** ESTRATTO DI PARTENZA **
----

In questi giorni, sui giornali e sulle televisioni, soprattutto all’indomani della televendita di Palazzo Chigi, condita da slides, figure e tabelle, a magnificare le qualità del prodotto, si è elevato un coro di consensi a sancire che finalmente l’”economia svolta”. Che Renzi sia un buon imbonitore e un abile utilizzatore delle pratiche comunicative non ci piove, al punto tale che, con preoccupazione, ci ricorda un altro abile comunicatore, che per 20 anni ha imperversato, con molte complicità “indecenti”, nella politica italiana. Ma ciò non toglie che, al di là della sfavillante superficie, sia necessario e doveroso analizzare la sostanza. E il risultato che emerge è del tutto sconfortante, vecchio e usato.

“1000 euro in più all’anno per chi guadagna meno di 25.000 euro, grazie al taglio di parte del cuneo fiscale”: detta così non sarebbe male. Non molto, 80 euro netti al mese, più dei 12 euro promessi da Letta, ma meglio di niente. Per tutte e tutti? Ovviamente no. La riduzione del cuneo fiscale può essere applicata solo laddove vige un contratto di lavoro dipendente e il taglio risulta massimo laddove il contratto di lavoro è stabile. Ciò significa che i contratti precari dipendenti si dovranno accontentare delle briciole (sicuramente non i 1000 euro promessi) e che tutti coloro che non hanno un contratto di lavoro dipendente sono tagliati fuori: parliamo, non solo dei disoccupati, ma di tutti i lavoratori/trici con contratti di pura subordinazione, Partite Ive, autonomi eterodiretti, ecc. ovvero quasi la metà della forza lavoro italiana. Non è un caso che i sindacati abbiano immediatamente applaudito tale proposta. Il solco tra chi ha un lavoro (solo apparentemente) più stabile in quanto dipendente e chi il lavoro non ce l’ha o è precario tende così ad allargarsi.

“Contratto di lavoro a tempo determinato (CTD) sino a tre anni, con possibilità di rinnovo senza pause e a-causale (per ogni impresa il tetto massimo di utilizzo del CTD senza casuali giustificatrici è infatti il 20%)”. Detto in parole più semplici: possibilità di infinite proroghe per tre anni al contratto di lavoro a tempo determinato. Anche una alla settimana o al mese: di fatto il periodo di prova nel quale si può essere “licenziati” senza preavviso, indennità e alcuna giustificazione viene esteso a tre anni. Peggio che in Spagna, dove almeno la durata minima del CTD è fissata in 6 mesi. Finalmente ci sono riusciti, il contratto di lavoro subordinato a tempo indeterminato non è più la regola ma è divenuta l’eccezione in barba anche alle previsioni della Direttiva CEE n. 99/77 che disciplina per l’appunto i contratti a tempo determinato.

----

** DATI DI PARTENZA **

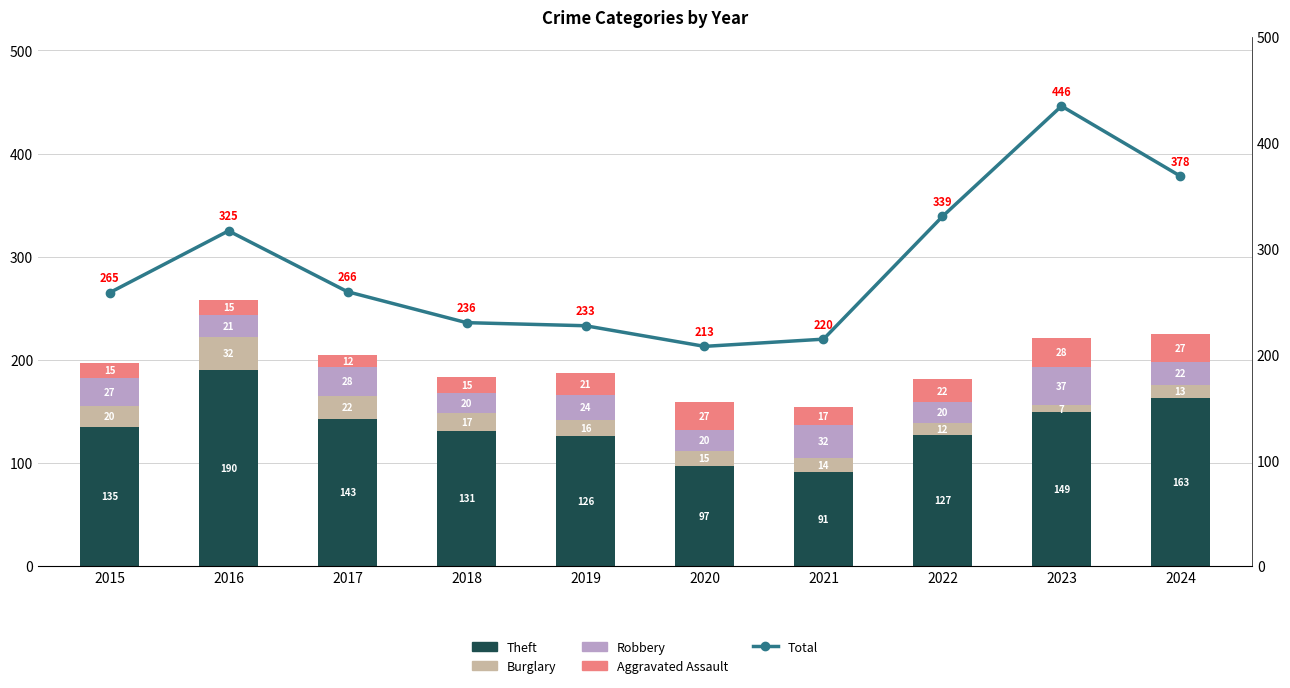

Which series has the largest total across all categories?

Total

----

** COMPITI DELL'ESERCIZIO **
1/ Elenca, nell'ordine in cui compaiono, tutti gli importi espressi in euro citati nell'estratto sulle misure del governo Renzi.
2/ Ripeti il passo dell'estratto sulle misure del governo Renzi che va da "In questi giorni, sui" fino a "vecchio e usato." compreso.

** COMPITI SVOLTI **
1/
1000 euro
25.000 euro
80 euro
12 euro

2/
In questi giorni, sui giornali e sulle televisioni, soprattutto all’indomani della televendita di Palazzo Chigi, condita da slides, figure e tabelle, a magnificare le qualità del prodotto, si è elevato un coro di consensi a sancire che finalmente l’”economia svolta”. Che Renzi sia un buon imbonitore e un abile utilizzatore delle pratiche comunicative non ci piove, al punto tale che, con preoccupazione, ci ricorda un altro abile comunicatore, che per 20 anni ha imperversato, con molte complicità “indecenti”, nella politica italiana. Ma ciò non toglie che, al di là della sfavillante superficie, sia necessario e doveroso analizzare la sostanza. E il risultato che emerge è del tutto sconfortante, vecchio e usato.